§ Task details:
Repeat all of the data below word for word, but leave out the pictures.

===== Given records

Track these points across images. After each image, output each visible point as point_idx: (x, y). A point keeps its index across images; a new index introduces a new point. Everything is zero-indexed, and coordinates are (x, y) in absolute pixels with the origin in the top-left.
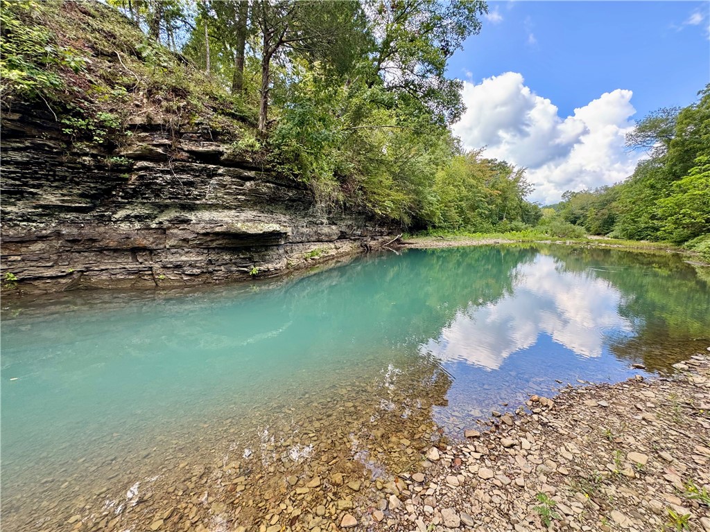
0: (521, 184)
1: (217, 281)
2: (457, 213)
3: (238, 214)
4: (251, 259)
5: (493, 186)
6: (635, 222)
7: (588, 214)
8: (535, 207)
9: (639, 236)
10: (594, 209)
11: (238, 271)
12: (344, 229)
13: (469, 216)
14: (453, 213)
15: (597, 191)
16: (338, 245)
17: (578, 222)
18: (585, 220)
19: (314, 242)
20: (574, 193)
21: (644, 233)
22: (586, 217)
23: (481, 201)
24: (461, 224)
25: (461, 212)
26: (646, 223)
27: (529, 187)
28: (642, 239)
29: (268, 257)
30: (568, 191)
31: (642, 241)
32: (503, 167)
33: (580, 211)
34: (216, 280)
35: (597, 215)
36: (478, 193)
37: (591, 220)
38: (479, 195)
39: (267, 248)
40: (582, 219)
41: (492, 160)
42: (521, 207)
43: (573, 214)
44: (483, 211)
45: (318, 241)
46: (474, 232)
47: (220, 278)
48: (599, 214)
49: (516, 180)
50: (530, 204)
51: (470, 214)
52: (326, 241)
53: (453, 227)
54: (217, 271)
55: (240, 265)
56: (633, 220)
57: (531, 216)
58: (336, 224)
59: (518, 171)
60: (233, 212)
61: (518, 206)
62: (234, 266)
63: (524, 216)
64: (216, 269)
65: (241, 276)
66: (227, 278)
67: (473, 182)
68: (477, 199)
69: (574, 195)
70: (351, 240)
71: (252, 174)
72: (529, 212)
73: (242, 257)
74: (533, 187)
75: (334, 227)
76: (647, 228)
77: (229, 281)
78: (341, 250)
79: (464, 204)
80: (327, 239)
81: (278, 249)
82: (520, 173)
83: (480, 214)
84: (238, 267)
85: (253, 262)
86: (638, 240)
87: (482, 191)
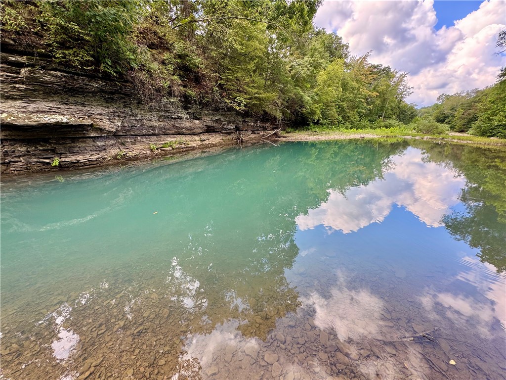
0: (402, 87)
1: (16, 172)
2: (337, 112)
3: (26, 105)
4: (54, 151)
5: (374, 89)
6: (490, 120)
7: (456, 114)
8: (411, 108)
9: (491, 133)
10: (462, 109)
11: (38, 162)
12: (209, 123)
13: (349, 115)
14: (333, 112)
15: (468, 94)
16: (203, 137)
17: (446, 121)
18: (453, 119)
19: (173, 134)
20: (448, 95)
21: (495, 131)
22: (453, 116)
23: (361, 101)
24: (341, 121)
25: (341, 110)
26: (500, 121)
27: (409, 90)
28: (493, 136)
29: (77, 149)
30: (443, 94)
31: (492, 138)
32: (387, 72)
33: (450, 111)
34: (14, 171)
35: (463, 114)
36: (359, 95)
37: (458, 119)
38: (360, 96)
39: (74, 140)
40: (450, 118)
41: (378, 66)
42: (399, 108)
43: (443, 114)
44: (362, 110)
45: (179, 134)
46: (351, 128)
47: (18, 169)
48: (466, 114)
49: (397, 84)
50: (408, 105)
51: (350, 113)
52: (189, 134)
53: (332, 124)
54: (14, 162)
55: (40, 156)
56: (488, 118)
57: (406, 115)
58: (198, 119)
59: (401, 76)
60: (18, 103)
61: (397, 107)
62: (33, 157)
63: (401, 115)
64: (12, 160)
65: (44, 167)
66: (27, 168)
67: (355, 84)
68: (357, 100)
69: (448, 97)
70: (223, 133)
71: (23, 59)
72: (405, 112)
73: (41, 148)
74: (412, 90)
75: (197, 122)
76: (500, 125)
77: (29, 172)
78: (207, 142)
79: (345, 104)
80: (189, 132)
81: (94, 141)
82: (402, 78)
83: (359, 113)
84: (39, 158)
85: (57, 154)
86: (489, 136)
87: (363, 93)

==========

§ Result below:
Track these points across images. After each image, output each visible point as point_idx: (x, y). A point keeps its index across images; a new index introduces a new point. Everything is zero-indexed, and coordinates are (x, y) in absolute pixels with the origin in the top-left.
0: (521, 184)
1: (217, 281)
2: (457, 213)
3: (238, 214)
4: (251, 259)
5: (493, 186)
6: (635, 222)
7: (588, 214)
8: (535, 207)
9: (639, 236)
10: (594, 209)
11: (238, 271)
12: (344, 229)
13: (469, 216)
14: (453, 213)
15: (597, 191)
16: (338, 245)
17: (578, 222)
18: (585, 220)
19: (314, 242)
20: (574, 193)
21: (644, 233)
22: (586, 217)
23: (481, 201)
24: (461, 224)
25: (461, 212)
26: (646, 223)
27: (529, 187)
28: (642, 239)
29: (268, 257)
30: (568, 191)
31: (642, 241)
32: (503, 167)
33: (580, 211)
34: (216, 280)
35: (597, 215)
36: (478, 193)
37: (591, 220)
38: (479, 195)
39: (267, 248)
40: (582, 219)
41: (492, 160)
42: (521, 207)
43: (573, 214)
44: (483, 211)
45: (318, 241)
46: (474, 232)
47: (220, 278)
48: (599, 214)
49: (516, 180)
50: (530, 204)
51: (470, 214)
52: (326, 241)
53: (453, 227)
54: (217, 271)
55: (240, 265)
56: (633, 220)
57: (531, 216)
58: (336, 224)
59: (518, 171)
60: (233, 212)
61: (518, 206)
62: (234, 266)
63: (524, 216)
64: (216, 269)
65: (241, 276)
66: (227, 278)
67: (473, 182)
68: (477, 199)
69: (574, 195)
70: (351, 240)
71: (252, 174)
72: (529, 212)
73: (242, 257)
74: (533, 187)
75: (334, 227)
76: (647, 228)
77: (229, 281)
78: (341, 250)
79: (464, 204)
80: (327, 239)
81: (278, 249)
82: (520, 173)
83: (480, 214)
84: (238, 267)
85: (253, 262)
86: (638, 240)
87: (482, 191)
0: (402, 87)
1: (16, 172)
2: (337, 112)
3: (26, 105)
4: (54, 151)
5: (374, 89)
6: (490, 120)
7: (456, 114)
8: (411, 108)
9: (491, 133)
10: (462, 109)
11: (38, 162)
12: (209, 123)
13: (349, 115)
14: (333, 112)
15: (468, 94)
16: (203, 137)
17: (446, 121)
18: (453, 119)
19: (173, 134)
20: (448, 95)
21: (495, 131)
22: (453, 116)
23: (361, 101)
24: (341, 121)
25: (341, 110)
26: (500, 121)
27: (409, 90)
28: (493, 136)
29: (77, 149)
30: (443, 94)
31: (492, 138)
32: (387, 72)
33: (450, 111)
34: (14, 171)
35: (463, 114)
36: (359, 95)
37: (458, 119)
38: (360, 96)
39: (74, 140)
40: (450, 118)
41: (378, 66)
42: (399, 108)
43: (443, 114)
44: (362, 110)
45: (179, 134)
46: (351, 128)
47: (18, 169)
48: (466, 114)
49: (397, 84)
50: (408, 105)
51: (350, 113)
52: (189, 134)
53: (332, 124)
54: (14, 162)
55: (40, 156)
56: (488, 118)
57: (406, 115)
58: (198, 119)
59: (401, 76)
60: (18, 103)
61: (397, 107)
62: (33, 157)
63: (401, 115)
64: (12, 160)
65: (44, 167)
66: (27, 168)
67: (355, 84)
68: (357, 100)
69: (448, 97)
70: (223, 133)
71: (23, 59)
72: (405, 112)
73: (41, 148)
74: (412, 90)
75: (197, 122)
76: (500, 125)
77: (29, 172)
78: (207, 142)
79: (345, 104)
80: (189, 132)
81: (94, 141)
82: (402, 78)
83: (359, 113)
84: (39, 158)
85: (57, 154)
86: (489, 136)
87: (363, 93)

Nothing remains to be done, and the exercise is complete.